● **What you need to do**
(a) In the passage on the honor guard battalion, rewrite the part that begins at the words "- Foreign and" and stops after "Riflemen Halych-Bukovyna Kurin.", replacing "tattoos" with "parades".
(b) According to the passage on the honor guard battalion, what is the speed of the battalion's marching step?
(c) Continue the passage on the honor guard battalion from where it ends.

● **Document excerpt**
BEGIN
All eligible candidates to join the battalion have to meet certain requirements such as fluency in the Ukrainian language, having a height of at least 180 cm, full secondary education and no physical and/or mental problems.

==Traditions==

===Activities===
The battalion takes part in events coinciding with the following Public holidays in Ukraine:

- Independence Day of Ukraine
- Victory Day over Nazism in World War II
- State Flag Day
- Constitution Day
- Defender of Ukraine Day
- Navy Day
- Armed Forces Day

Generally, the battalion also takes part in the following different events, whether it be annual or semi-annual:

- Foreign and domestic military tattoos
- State visits
- Award ceremonies
- Ukrainian presidential inauguration
- Wreath laying ceremonies at the Tomb of the Unknown Soldier in the Park of Eternal Glory
- State funerals

===Marching style===
The battalion utilizes the native German goosestep (first introduced by King Frederick the Great) with the speed of the step being 75 steps per minute and elements of the marching pace of the Sich Riflemen Halych-Bukovyna Kurin.

===Heraldry===
There are many commemorative and high-ranking badges specific to the honour guard that soldiers of the battalion earn throughout their careers. One of them, called "Concordia" was developed in 2007 in honor of the 45th anniversary of the creation of the honor guard in 1962. Another badge features Michael, a figure of the coat of arms of the city of Kyiv, indicates the place of deployment of the battalion into the city, and represents the unit's status as a representative unit. The Latin language inscription on the badge: "Ubi concordia ibi victoria" (meaning "Where there is unity, there is victory" when translated) is the heraldic motto of this battalion.
END
● **Data extract**
BEGIN
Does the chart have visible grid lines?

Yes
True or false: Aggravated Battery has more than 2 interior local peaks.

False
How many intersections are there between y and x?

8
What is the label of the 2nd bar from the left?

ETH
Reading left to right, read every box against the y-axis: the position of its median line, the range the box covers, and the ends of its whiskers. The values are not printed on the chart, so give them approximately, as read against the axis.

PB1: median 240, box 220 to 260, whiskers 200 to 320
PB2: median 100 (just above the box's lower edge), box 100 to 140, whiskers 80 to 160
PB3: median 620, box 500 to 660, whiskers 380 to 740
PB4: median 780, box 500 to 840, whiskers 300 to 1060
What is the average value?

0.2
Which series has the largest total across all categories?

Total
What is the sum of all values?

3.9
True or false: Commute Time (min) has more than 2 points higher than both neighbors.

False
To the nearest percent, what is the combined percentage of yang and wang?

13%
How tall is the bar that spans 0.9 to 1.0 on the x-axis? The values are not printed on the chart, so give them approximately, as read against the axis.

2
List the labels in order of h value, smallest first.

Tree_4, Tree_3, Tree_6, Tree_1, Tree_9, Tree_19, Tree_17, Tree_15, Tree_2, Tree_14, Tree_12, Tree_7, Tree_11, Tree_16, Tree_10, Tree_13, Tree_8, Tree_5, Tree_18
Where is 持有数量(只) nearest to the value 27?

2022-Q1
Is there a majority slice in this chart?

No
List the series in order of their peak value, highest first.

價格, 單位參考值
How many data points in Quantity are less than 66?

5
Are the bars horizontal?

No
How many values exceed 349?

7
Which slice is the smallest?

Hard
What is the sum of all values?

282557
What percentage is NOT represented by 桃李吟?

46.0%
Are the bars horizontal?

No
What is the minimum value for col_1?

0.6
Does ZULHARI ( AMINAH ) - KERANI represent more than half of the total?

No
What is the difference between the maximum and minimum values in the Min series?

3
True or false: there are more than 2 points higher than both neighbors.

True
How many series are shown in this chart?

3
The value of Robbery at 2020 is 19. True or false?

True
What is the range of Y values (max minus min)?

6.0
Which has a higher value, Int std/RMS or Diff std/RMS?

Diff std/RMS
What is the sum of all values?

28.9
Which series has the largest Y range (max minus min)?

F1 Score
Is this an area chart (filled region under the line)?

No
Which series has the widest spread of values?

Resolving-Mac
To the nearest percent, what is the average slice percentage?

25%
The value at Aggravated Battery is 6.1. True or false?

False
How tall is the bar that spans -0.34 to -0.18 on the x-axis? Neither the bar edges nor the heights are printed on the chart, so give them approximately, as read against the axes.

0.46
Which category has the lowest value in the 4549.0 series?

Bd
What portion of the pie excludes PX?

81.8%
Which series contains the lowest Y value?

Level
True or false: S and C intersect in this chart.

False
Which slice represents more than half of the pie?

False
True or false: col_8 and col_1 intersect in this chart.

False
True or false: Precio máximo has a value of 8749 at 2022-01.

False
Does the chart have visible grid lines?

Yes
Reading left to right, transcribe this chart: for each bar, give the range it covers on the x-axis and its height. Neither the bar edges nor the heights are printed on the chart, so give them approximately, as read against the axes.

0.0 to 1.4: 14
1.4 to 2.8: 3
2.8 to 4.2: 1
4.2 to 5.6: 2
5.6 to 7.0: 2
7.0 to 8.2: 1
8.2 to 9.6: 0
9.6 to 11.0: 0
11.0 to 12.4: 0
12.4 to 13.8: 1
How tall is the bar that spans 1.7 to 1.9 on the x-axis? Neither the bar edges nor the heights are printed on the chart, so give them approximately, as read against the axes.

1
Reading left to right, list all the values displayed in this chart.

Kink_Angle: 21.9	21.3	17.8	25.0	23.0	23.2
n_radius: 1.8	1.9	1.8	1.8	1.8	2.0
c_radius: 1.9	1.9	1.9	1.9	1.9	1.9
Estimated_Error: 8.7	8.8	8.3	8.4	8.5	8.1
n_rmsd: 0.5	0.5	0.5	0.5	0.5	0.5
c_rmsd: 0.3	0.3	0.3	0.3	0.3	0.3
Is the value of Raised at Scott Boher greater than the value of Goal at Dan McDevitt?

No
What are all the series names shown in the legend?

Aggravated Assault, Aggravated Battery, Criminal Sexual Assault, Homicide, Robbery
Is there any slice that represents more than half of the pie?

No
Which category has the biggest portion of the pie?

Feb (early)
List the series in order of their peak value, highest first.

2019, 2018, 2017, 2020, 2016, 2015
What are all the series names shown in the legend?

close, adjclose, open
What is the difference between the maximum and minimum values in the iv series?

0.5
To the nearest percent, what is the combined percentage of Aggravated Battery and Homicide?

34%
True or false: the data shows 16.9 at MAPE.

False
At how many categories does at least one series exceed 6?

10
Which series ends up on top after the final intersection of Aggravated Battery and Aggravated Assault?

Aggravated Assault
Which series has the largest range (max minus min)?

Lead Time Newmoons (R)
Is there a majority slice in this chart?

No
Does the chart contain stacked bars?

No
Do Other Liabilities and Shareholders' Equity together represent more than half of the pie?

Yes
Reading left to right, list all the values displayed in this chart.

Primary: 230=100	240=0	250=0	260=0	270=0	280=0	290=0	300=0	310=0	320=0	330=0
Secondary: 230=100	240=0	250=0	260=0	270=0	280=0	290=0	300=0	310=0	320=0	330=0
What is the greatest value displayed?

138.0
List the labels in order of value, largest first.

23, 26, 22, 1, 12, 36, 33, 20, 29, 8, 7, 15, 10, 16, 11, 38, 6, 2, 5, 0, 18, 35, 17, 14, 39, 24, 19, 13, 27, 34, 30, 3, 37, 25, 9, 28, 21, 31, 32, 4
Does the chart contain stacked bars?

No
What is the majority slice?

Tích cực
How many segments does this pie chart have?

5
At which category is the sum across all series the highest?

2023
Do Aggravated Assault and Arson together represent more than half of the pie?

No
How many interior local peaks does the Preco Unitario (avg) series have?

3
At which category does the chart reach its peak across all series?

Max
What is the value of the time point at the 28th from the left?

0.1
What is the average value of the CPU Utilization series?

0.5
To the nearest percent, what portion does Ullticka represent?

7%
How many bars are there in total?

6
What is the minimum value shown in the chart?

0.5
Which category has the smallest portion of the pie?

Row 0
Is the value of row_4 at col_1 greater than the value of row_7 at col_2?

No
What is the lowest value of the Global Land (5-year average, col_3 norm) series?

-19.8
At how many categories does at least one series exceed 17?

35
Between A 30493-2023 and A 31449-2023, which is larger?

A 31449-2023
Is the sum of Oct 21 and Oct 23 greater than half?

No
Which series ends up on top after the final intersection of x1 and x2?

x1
END
● **Answers to the problems**
(a)
- Foreign and domestic military parades
- State visits
- Award ceremonies
- Ukrainian presidential inauguration
- Wreath laying ceremonies at the Tomb of the Unknown Soldier in the Park of Eternal Glory
- State funerals

===Marching style===
The battalion utilizes the native German goosestep (first introduced by King Frederick the Great) with the speed of the step being 75 steps per minute and elements of the marching pace of the Sich Riflemen Halych-Bukovyna Kurin.

(b) 75 steps per minute.

(c)
==Uniform==
The general uniform of the battalion was unveiled on 24 August 2016 based on British and Polish military styles such as a variant of the Polish Rogatywka (the previous one was a peaked cap). The actual uniform jacket was changed from black to brown. It also incorporates details from the uniforms worn by the Ukrainian People's Army, including a cap which features an insignia of a Ukrainian Cossack grasping a cross. Although mainly designed for the Ukrainian Army, the other services represented in the based their new uniforms off of the army's update. All of this was partly done in response to the ongoing Russian military intervention and later invasion of Ukraine as well as decommunization and derussification in Ukraine to distance the battalion from its ceremonial counterparts in the Soviet Army/Russian Army.

Members of the battalion are equipped with a standard SKS rifle, which is used commonly by post-Soviet honour guards.

===Sabre===
In 2018, the battalion replaced the standard Soviet officer cavalry sabre (Шабля) from the 1940s with a newer model based on the "Cossack Sword" and designed by the Main Directorate of Development and Material Support. It was first unveiled at the Kyiv Independence Day Parade celebrating Independence Day and the 100th anniversary of the revival of Ukrainian statehood in August of that year. It combines historically Ukrainian designs from swords of the Cossack times with the modern military elements of the Ukrainian Armed Forces. It is in fact based on 16th century weapons used by the Ukrainian Cossacks of Zaporizhia in Eastern Europe.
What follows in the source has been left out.